As to whether or not cyberbullying causes a "substantial disruption," that is a highly fact-intensive inquiry sensitive to the circumstances of each case. However, it is clear that where harassment based on protected classifications rises to the level of being severe, pervasive, and creating a hostile educational environment, it is almost certainly the case that it is a "substantial disruption." That is because in order to be "severe" and "pervasive" it would meet the requirements for "substantial."
A disruption is "substantial" under Tinker when it "materially disrupts classwork or involves substantial disorder or invasion of the rights of others." Tinker, 393 U.S. at 513, 89 S.Ct. 733. In the JC case the district court found that the specific facts of that case, in which the student targeted was not at risk, no classes were missed or teachers were taken from their work, and the video was only posted to YouTube for 24 hours, it did not meet that test. By contrast discriminatory harassment targeting members of a protected classification based on that status is by definition going to be a substantial "invasion of the rights of others."
It is worth noting that the JC case was decided before the epidemic of highly publicized teen suicides related to cyber bullying occurred, such as that of Reteah Parsons, Audrie Pott. That was before Steubenville, and before it was clear just how dangerous such online cyberbullying related to rape can be. JC was not decided by the Ninth Circuit, and based on Harper and LaVine it is very hard to see the Ninth Circuit coming out the same way.

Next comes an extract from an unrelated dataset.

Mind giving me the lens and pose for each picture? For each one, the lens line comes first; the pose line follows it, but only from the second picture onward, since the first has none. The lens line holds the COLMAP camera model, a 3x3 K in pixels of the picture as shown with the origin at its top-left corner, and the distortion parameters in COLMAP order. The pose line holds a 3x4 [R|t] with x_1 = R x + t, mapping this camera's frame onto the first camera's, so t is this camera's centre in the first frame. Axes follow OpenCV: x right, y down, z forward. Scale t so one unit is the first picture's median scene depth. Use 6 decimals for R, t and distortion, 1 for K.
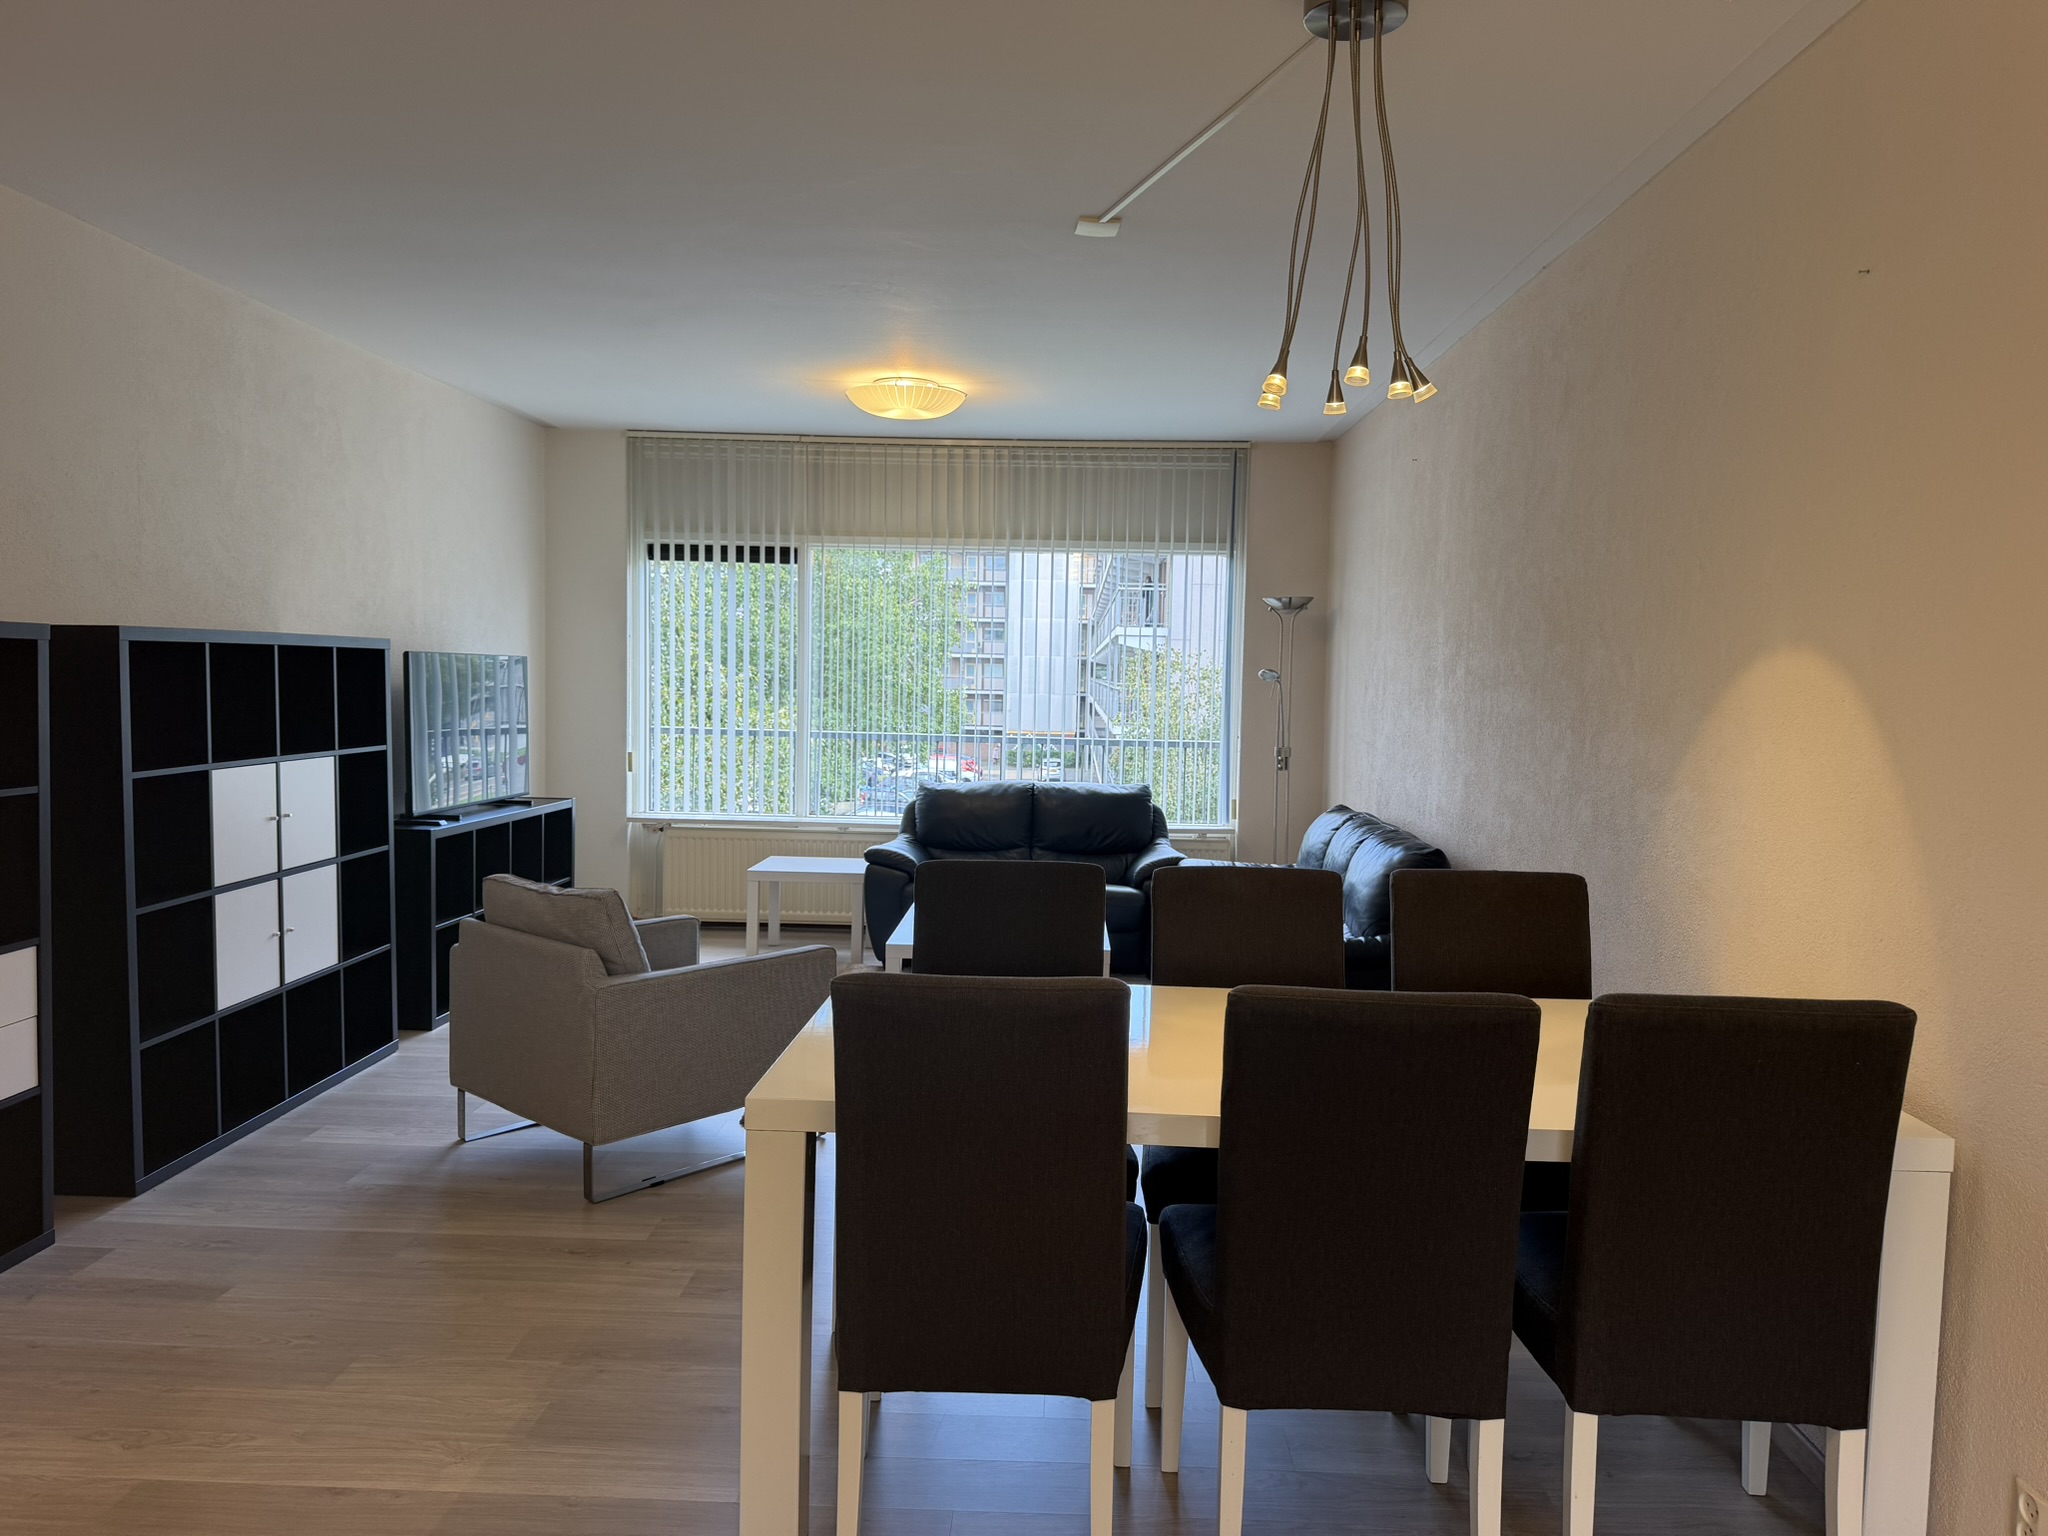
lens RADIAL K [[1445.0, 0, 1030.3], [0, 1445.0, 764.7], [0, 0, 1]] dist [0.006240, -0.019581]
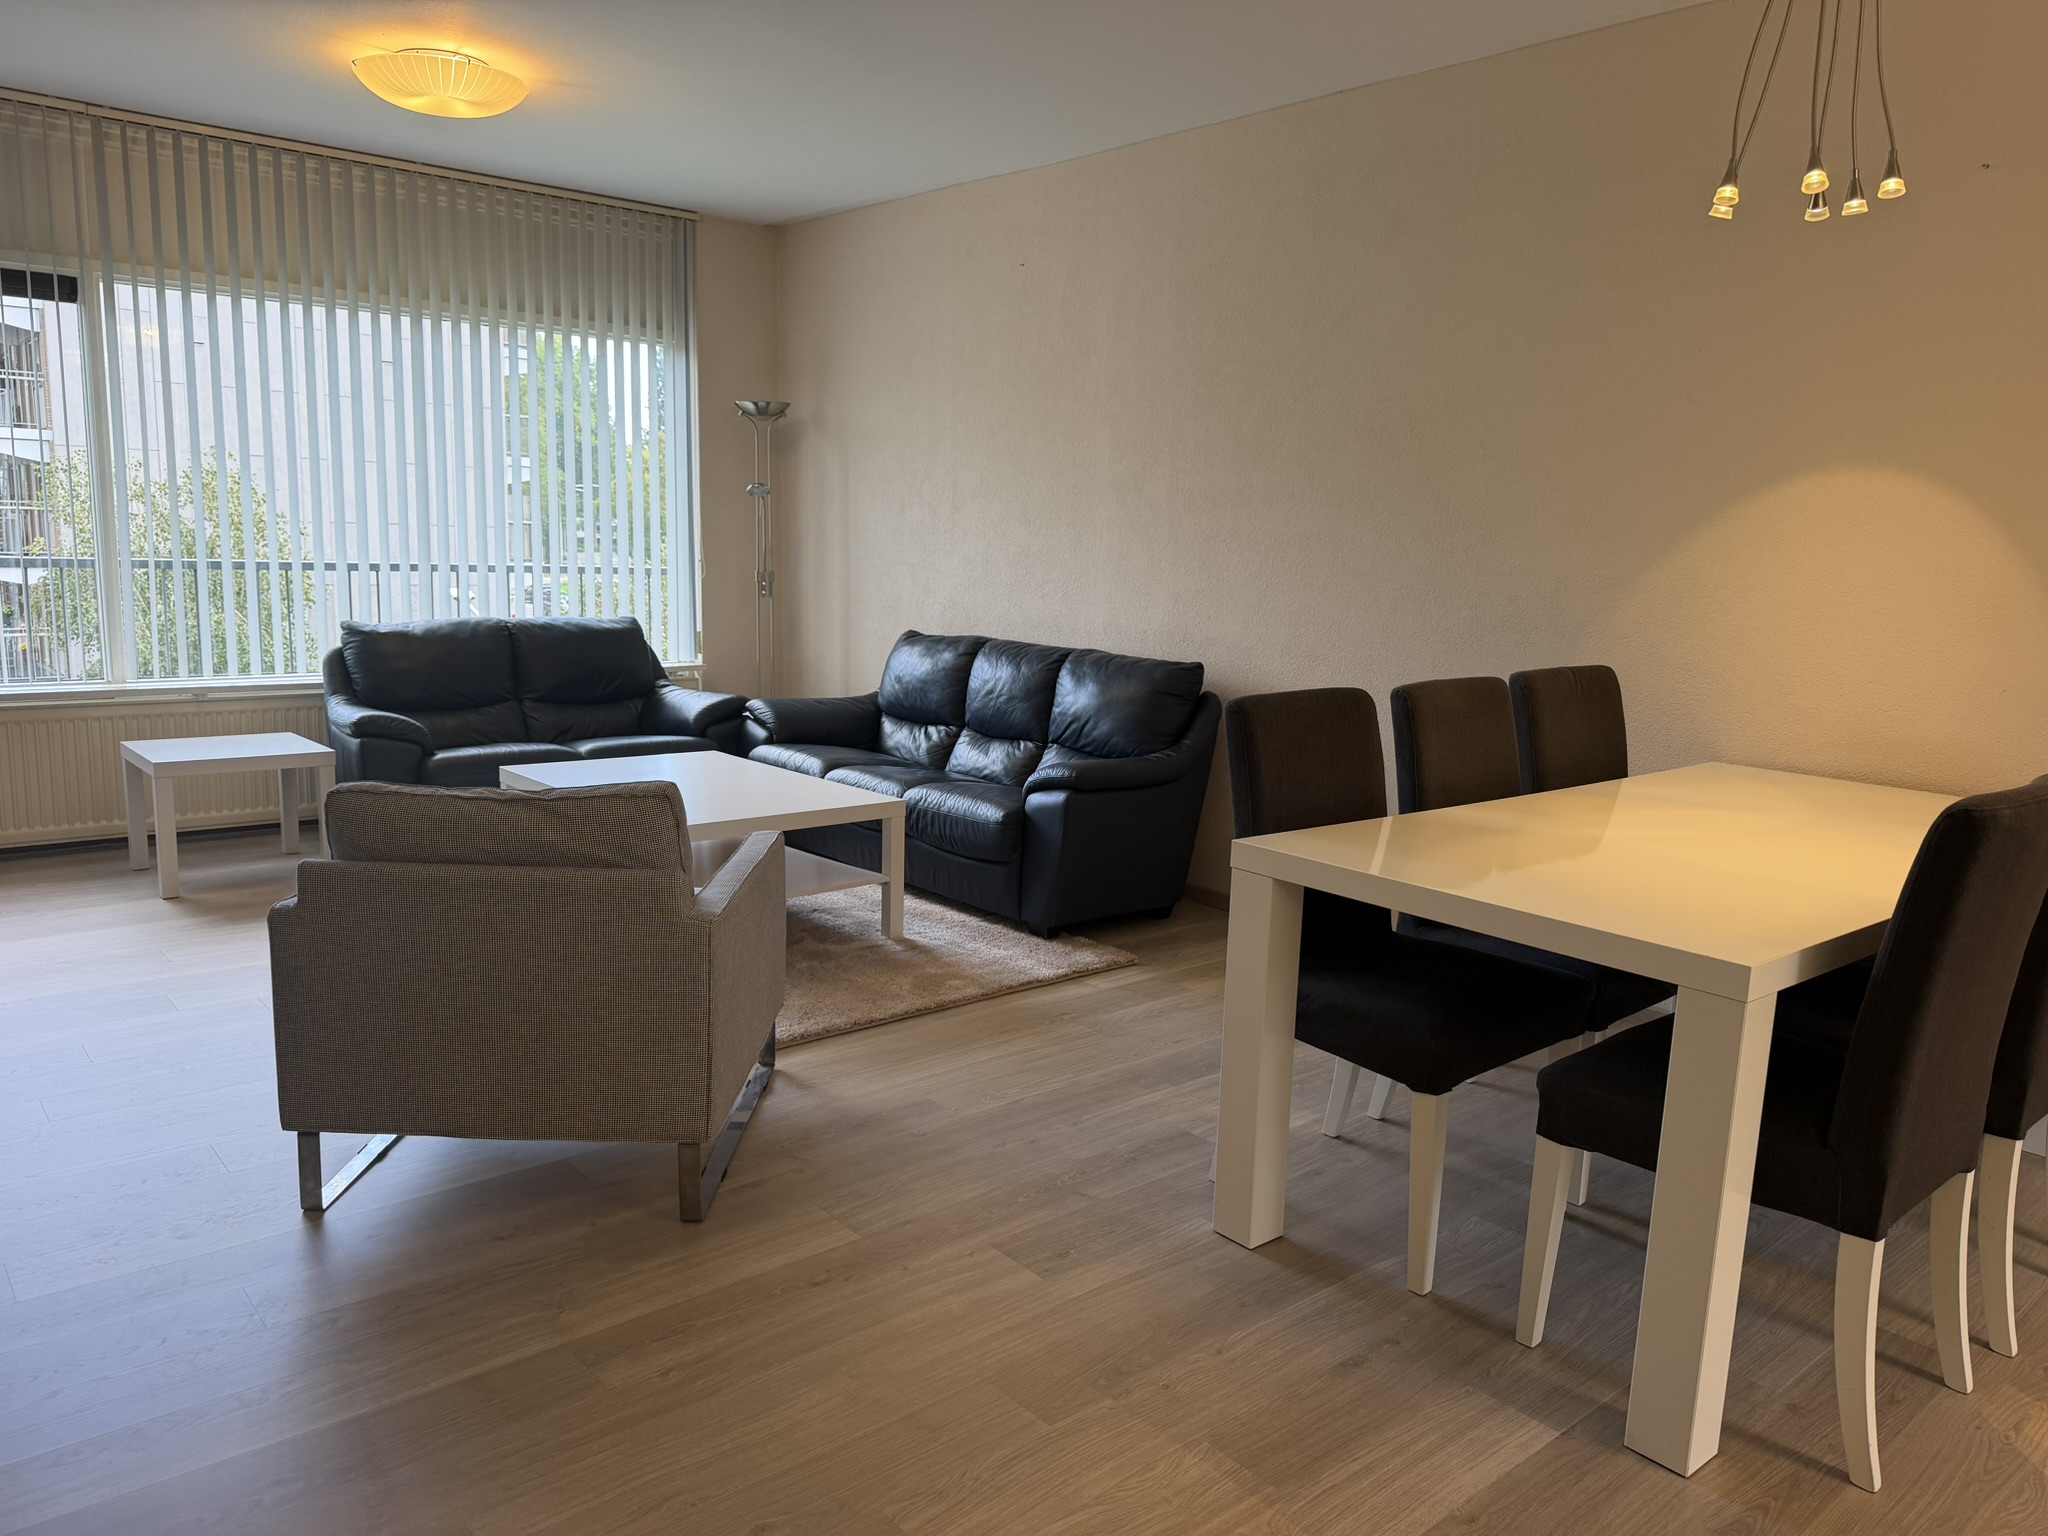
lens RADIAL K [[1445.0, 0, 1038.3], [0, 1445.0, 796.7], [0, 0, 1]] dist [0.006240, -0.019581]
pose [[0.733215, -0.119138, 0.669478, -0.326820], [0.026902, 0.988844, 0.146508, 0.000389], [-0.679464, -0.089412, 0.728240, 0.207084]]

In the current Paly case, which is what I am sure this flood of defensive posts from "overstatement" is actually about, the facts are far worse and more disruptive to the school environment than those in the JC case. In the Palo Alto High School rape culture case, a student was raped at an off campus event. The rape was made known to a school based ACS counselor. The police were notified by the school. The victim was harassed both electronically and on campus. The effects of the off-campus harassment were felt on campus. The harassment was so extreme that the victim left school, with the knowledge of school officials, who did not apparently intervene effectively to stop the harassment or remedy its effects. This is a far more severe, pervasive, and substantially disruptive situation than that in the JC case.
OCR's Dear Colleague Letters do not require any discipline to be imposed and none needs to be imposed. OCR explicitly does not require districts to ban conduct that is permitted under the First Amendment. But school districts have tremendous leeway to regulate student speech to maintain a safe learning environment. The regulation of speech that is discriminatory and bullying falls into the category of speech that schools not only can restrict but must restrict to provide an opportunity to all students to achieve. That is the promise of public education, it is why we have public schools.
It is absolutely unacceptable that PAUSD is resisting complying with federal civil rights laws that are intended to all all students an equal chance to better themselves. This isn't hard, it isn't complicated, and it doesn't take a towering figure of intellectual history such as myself, Edmund Burke, to figure out the right course to follow.